I got inspired today.
I read this piece by Igor Larionov at The Players Tribune and it made me feel a lot of things.
It made me feel like I care too much at times about hockey and the state of the game. It made me feel like spouting off a bit on Twitter. Which I did.
To sum up Larionov, he lamented how creativity in hockey was being virtually eliminated in favor of playing the perfect North American system. Part of his critique was how the majority of coaches these days are guys who were grinders when they played and that’s the sort of hockey they’re making the next generation learn how to play.
Not coincidentally, the NHL is having one of the lowest-scoring seasons in a long, long time. With the great play of some individuals (Alex Ovechkin, Steven Stamkos) and the brilliant play of some teams over the past few seasons, this alarming statistic has gone almost ignored. Someone on Twitter graphed out how dire things have been.
Everyone knows that scoring isn’t very high: pic.twitter.com/ZkwnQZRQsu
— m g (@kikkerlaika) February 23, 2015
Same for powerplay goals: pic.twitter.com/HAnvKEQMG0
— m g (@kikkerlaika) February 23, 2015
Powerplay opportunities are actually the lowest they’ve been in 50+ years of data: pic.twitter.com/Y3F6sTXJNj
— m g (@kikkerlaika) February 23, 2015
if you combine all three (avg goals + PP goals + PP opp), 14-15 is the lowest among all seasons that have data: pic.twitter.com/awpQroyg7e
— m g (@kikkerlaika) February 23, 2015
If there’s something that seems to chap fans asses, it’s complaints about penalties.
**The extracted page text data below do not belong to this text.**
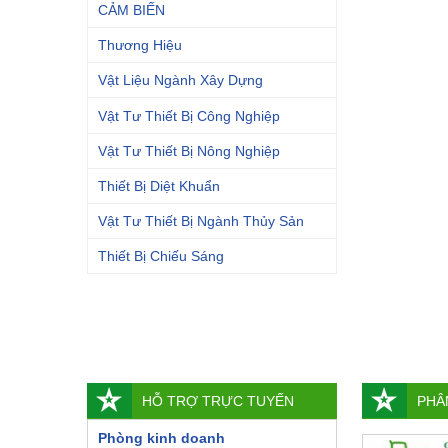
CẢM BIẾN
Thương Hiệu
Vật Liệu Ngành Xây Dựng
Vật Tư Thiết Bị Công Nghiệp
Vật Tư Thiết Bị Nông Nghiệp
Thiết Bị Diệt Khuẩn
Vật Tư Thiết Bị Ngành Thủy Sản
Thiết Bị Chiếu Sáng
HỖ TRỢ TRỰC TUYẾN
PHÂ
Phòng kinh doanh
Take a look at Twitter or Facebook on any night and you’ll see fans of all kinds up in arms about it. It’s not for nothing now though, calls aren’t being made and teams aren’t getting the opportunity to make their opponents pay for their misdeeds.
Larionov’s observations are tied to this decline in calls being made. After all, the North American game is about being tough and playing the blue collar way and that means doing whatever is necessary to make sure the elite players don’t beat you.
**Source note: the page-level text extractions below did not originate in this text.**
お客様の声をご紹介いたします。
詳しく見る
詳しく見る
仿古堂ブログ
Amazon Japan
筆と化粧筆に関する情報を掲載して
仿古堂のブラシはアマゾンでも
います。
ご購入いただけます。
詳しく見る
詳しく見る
It seems the mantra every year from everyone is that they want the players to settle it on the ice without the help of officials. Well that’s great in theory, except that players will do whatever it takes to get an edge. Hook, hold, interfere, obstruct. All of it. Before, it was only the playoffs where calls would stop getting made. Now it’s happening all season long and the NHL is as successful as it’s ever been.
Anyone else having a bad case of déjà vu?
We’ve seen this happen before in the mid-90s, only this time there’s not the Neutral Zone Trap bogeyman to point at and curse. Instead, it’s the same problem that allowed “The Trap Era” to take root. Calls aren’t being made and the inmates (the players) are running the asylum while the wardens (officials) let them hash it out. Meanwhile, offense has dried up and goals are at a premium.
Only Ovechkin and Rick Nash have a true shot at scoring 50 goals this season. Ovechkin has 38 and Nash has 37. Stamkos is third with 32. Patrick Kane and Nicklas Backstrom lead the league with 64 points. Can they get 36 points in the final 22 and 21 games respectively to break 100? They could, they’re universal talents, but they’re not going to.
The last season in which the NHL points leader had fewer than 100 was, not coincidentally, 2003-2004 before the season-killing lockout when Martin St. Louis had 94 for Tampa Bay. Do Kane or Backstrom even get to 94 this season? Maybe, but the prospects look grim.
Even going back to last season, Sidney Crosby was above and beyond the league’s best player and still had just 104 points. He was 17 points better than Ryan Getzlaf. Ovechkin scored 51 goals and only two other players broke 40 (Corey Perry and Joe Pavelski).
This is a big problem.
The NHL has perhaps the greatest level of talent the league has ever seen and these guys can’t score goals like they did after the lockout in 2005-2006. Don’t you want your elite players looking the part? Don’t you want to be dazzled by Kane, Ovechkin, Crosby, Evgeni Malkin, Pavel Datsyuk, and the growing list of other brilliantly talented players? Of course you do. So why aren’t they allowed to flourish?
Make the calls. Open the game back up. Let the players be elite instead of dragging them down to be like everyone else.
This is not what Larionov was talking about at all, the PP is one of the least creative parts of hockey, it is all about systems and cycling. I agree that there are too many penalties missed but 5 on 5 hockey is what the game is about. The scoring isn’t just going down because of fewer PP’s there is also more parity in the league, enormous goaltenders, better conditioned players making for a much smaller ice, very few players that are a liability on the ice (ie goons) and most importantly high player turnover/movement. Those Russian teams were so creative because they played together forever, that is very rare now maybe you get a couple players that you can keep together like Kane and Toews but for the most part as Seinfeld said we are really just rooting for clothes.